Finding Space for Early Childhood Development in São Paulo
Skyscrapers emblazoned in color and streets that pour in from every direction but up. From luxury-pad high-rises, I could see an endless night skyline, and from our hostel, hear screams for help as an unassuming pedestrian gets mugged. The persistence of petty crime is just as prevalent as the city’s dedication to art, hard work, and devotion to free expression. This was my initial reaction to Sao Paulo, before our group’s trip to the southeastern edge of the metropolis. It was here, where I learned we just narrowly scratched the surface.
The purpose of this trip was to implement a youth-focused, participatory photo-mapping exercise within one of Sao Paulo’s most marginalized districts, Capão Redondo. The children thoroughly enjoyed each activity, whether planned or unplanned. They particularly enjoyed the photography portion, wherein each had a camera of their own, and for one week, were able to take photos of their respective surroundings. While the greater purpose of this assessment was to provide a physical map for enhanced local-NGO coordination, we learned significantly more than we anticipated.
Many of the children are raised without fathers and in many cases, by a mother who is loosely present and typically at work throughout the day. I learned a new definition of “adult.” Unlike in the West, where an adult is usually defined by their age, the title here is granted once one assumes the role of a parent; biological, or in the form of a caretaker, at any age. In our family interviews we encountered many who assumed this role, eldest sibling to the director of a local NGO, Maria.
Maria assumed this position part-time only a few years prior. She has now turned it into a full-time project, alongside her close friend, Gerard. These two run a youth-development center that focuses their outreach within the extremely dense favelas of Capão Redondo, SP. Through them, we were able to interact with an endless influx of the children and interview their families daily. We set out to capture the root of vulnerability to drugs, violence, and limited access to opportunities within their communities. We learned many attribute vulnerability to a large disconnect with the municipal government, the urban core, and disinvestment into the community. Through an external lens, many would agree without hesitation. Although, one may argue these are significant problems that require years of research and attention to properly address. From an internal perspective, we found something else, a solution, through the lens of our focus, the children.
There were pictures of food, plants, art, and open-spaces. While it is essential to consider education and future employment opportunities, we must acknowledge the role of a proper childhood. These children, just like every single other child across the globe, simply desired a space to play and some beautiful scenery. In many cases, that was too much to ask. That is why organizations such as Maria and Gerard’s continue to respond to the call. Without early exposure to life’s more beautiful moments, these children are forced to face the unfiltered environment we walked into on our first day, without context. Such an environment can mold the very person that contributes to an unsavory lifestyle; the type that adds to a perpetual cycle of violence and drug-use that left this community labeled the world’s most dangerous a decade before.
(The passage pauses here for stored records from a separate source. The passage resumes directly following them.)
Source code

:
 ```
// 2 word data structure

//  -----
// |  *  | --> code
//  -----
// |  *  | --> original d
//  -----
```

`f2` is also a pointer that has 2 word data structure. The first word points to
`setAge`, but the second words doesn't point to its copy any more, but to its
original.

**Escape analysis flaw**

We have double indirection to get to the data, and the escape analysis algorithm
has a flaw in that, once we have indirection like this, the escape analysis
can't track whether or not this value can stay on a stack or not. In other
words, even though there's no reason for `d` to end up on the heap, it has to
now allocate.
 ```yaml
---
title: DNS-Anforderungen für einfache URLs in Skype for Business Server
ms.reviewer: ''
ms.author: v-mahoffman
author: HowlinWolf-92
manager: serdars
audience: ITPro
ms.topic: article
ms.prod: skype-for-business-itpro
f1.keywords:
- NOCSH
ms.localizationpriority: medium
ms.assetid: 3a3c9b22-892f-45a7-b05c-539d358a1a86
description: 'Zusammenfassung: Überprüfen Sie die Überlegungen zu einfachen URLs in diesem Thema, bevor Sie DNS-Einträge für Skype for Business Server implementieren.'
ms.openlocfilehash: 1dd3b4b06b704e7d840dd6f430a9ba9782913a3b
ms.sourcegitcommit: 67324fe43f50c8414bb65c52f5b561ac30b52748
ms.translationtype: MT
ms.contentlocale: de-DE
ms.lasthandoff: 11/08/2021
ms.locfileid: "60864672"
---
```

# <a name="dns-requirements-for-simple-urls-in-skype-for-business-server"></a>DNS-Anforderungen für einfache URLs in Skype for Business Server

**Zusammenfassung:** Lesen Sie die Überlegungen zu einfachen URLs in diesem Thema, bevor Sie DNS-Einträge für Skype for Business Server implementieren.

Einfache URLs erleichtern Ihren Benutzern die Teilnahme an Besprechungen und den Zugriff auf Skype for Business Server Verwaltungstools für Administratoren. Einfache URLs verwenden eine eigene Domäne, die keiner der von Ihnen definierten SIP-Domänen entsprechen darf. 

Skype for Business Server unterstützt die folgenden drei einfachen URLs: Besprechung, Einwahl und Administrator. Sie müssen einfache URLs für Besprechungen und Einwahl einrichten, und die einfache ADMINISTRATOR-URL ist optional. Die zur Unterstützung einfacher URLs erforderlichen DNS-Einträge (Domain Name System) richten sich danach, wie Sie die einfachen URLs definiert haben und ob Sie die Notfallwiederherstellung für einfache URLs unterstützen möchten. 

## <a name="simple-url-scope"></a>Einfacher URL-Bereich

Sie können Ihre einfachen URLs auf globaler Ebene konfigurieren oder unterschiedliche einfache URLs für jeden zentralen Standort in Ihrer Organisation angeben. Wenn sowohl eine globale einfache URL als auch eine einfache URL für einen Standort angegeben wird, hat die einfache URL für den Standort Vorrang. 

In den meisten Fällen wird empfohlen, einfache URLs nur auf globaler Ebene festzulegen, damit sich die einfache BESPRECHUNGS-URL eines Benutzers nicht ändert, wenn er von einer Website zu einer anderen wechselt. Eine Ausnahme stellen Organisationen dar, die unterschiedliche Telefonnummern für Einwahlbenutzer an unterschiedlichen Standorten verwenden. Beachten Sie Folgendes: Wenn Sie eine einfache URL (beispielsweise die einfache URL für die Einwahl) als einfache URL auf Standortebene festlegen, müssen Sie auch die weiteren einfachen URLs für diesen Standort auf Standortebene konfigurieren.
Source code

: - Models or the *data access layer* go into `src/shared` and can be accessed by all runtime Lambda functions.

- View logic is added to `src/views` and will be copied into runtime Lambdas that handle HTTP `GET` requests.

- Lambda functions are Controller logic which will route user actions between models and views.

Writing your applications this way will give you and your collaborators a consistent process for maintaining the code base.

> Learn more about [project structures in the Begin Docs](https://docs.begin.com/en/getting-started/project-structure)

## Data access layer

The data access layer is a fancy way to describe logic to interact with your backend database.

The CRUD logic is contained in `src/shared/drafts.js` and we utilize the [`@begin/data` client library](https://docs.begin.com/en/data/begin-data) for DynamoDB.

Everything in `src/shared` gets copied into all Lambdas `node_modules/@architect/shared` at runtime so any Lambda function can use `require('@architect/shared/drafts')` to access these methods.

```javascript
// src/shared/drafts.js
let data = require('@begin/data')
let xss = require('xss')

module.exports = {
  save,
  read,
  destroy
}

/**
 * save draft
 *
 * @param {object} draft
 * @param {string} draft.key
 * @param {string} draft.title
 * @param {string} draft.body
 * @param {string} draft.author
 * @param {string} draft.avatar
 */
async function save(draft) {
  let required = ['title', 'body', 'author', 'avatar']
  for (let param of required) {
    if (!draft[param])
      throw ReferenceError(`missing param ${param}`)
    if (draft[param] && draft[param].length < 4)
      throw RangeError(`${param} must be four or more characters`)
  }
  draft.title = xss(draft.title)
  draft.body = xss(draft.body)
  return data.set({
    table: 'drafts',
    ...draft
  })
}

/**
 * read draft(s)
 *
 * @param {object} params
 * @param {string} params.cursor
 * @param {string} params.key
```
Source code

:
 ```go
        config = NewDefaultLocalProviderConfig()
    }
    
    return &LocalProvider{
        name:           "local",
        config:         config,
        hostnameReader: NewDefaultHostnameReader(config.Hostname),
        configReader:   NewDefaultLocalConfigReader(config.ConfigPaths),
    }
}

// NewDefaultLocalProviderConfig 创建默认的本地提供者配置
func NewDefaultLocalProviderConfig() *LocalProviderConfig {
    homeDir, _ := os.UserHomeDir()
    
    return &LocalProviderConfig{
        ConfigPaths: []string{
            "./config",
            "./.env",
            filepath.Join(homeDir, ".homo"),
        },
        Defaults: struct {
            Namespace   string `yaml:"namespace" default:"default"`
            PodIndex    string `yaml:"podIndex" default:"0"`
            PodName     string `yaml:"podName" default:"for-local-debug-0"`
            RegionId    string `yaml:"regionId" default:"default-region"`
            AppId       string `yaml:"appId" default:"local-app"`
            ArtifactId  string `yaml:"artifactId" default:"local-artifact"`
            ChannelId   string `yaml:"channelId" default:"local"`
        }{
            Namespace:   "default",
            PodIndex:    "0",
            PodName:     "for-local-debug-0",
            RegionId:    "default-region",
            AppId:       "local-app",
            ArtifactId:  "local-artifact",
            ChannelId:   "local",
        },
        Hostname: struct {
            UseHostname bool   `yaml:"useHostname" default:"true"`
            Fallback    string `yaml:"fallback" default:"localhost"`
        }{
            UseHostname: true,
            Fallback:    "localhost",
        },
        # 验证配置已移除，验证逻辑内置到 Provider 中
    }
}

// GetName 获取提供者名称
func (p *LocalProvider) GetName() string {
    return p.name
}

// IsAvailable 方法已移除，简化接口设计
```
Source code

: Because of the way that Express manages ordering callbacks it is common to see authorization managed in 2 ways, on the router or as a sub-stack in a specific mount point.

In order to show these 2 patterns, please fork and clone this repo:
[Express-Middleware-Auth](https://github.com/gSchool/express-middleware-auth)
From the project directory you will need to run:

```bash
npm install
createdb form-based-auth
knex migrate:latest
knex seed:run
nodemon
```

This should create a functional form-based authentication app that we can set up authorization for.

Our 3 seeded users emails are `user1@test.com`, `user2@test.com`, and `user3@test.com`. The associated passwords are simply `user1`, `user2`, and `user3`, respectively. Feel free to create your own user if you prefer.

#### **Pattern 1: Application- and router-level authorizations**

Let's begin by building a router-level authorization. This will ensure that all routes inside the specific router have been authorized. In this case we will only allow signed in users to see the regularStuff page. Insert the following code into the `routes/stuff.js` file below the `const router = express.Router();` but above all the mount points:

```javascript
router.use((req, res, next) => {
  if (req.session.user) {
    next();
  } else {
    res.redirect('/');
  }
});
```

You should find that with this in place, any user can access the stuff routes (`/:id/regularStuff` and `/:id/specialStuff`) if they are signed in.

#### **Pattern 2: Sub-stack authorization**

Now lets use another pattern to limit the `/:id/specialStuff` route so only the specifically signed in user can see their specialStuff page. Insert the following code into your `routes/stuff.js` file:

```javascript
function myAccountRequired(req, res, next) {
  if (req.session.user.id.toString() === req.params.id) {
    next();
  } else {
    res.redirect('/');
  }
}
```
Granted a care-free childhood, these children can learn from their peers and the environment, make mistakes when they can still get away with them. There are just as many opportunities to learn from the real world as there are to learn from the classroom, especially at an early age; how to deal with bullies, how to make a friend, or how to be one. These are all small skills, only reasonably attainable in youth, yet vehemently necessary to navigate a volatile climate in the future.
Subject’s names have been changed to protect their own identities.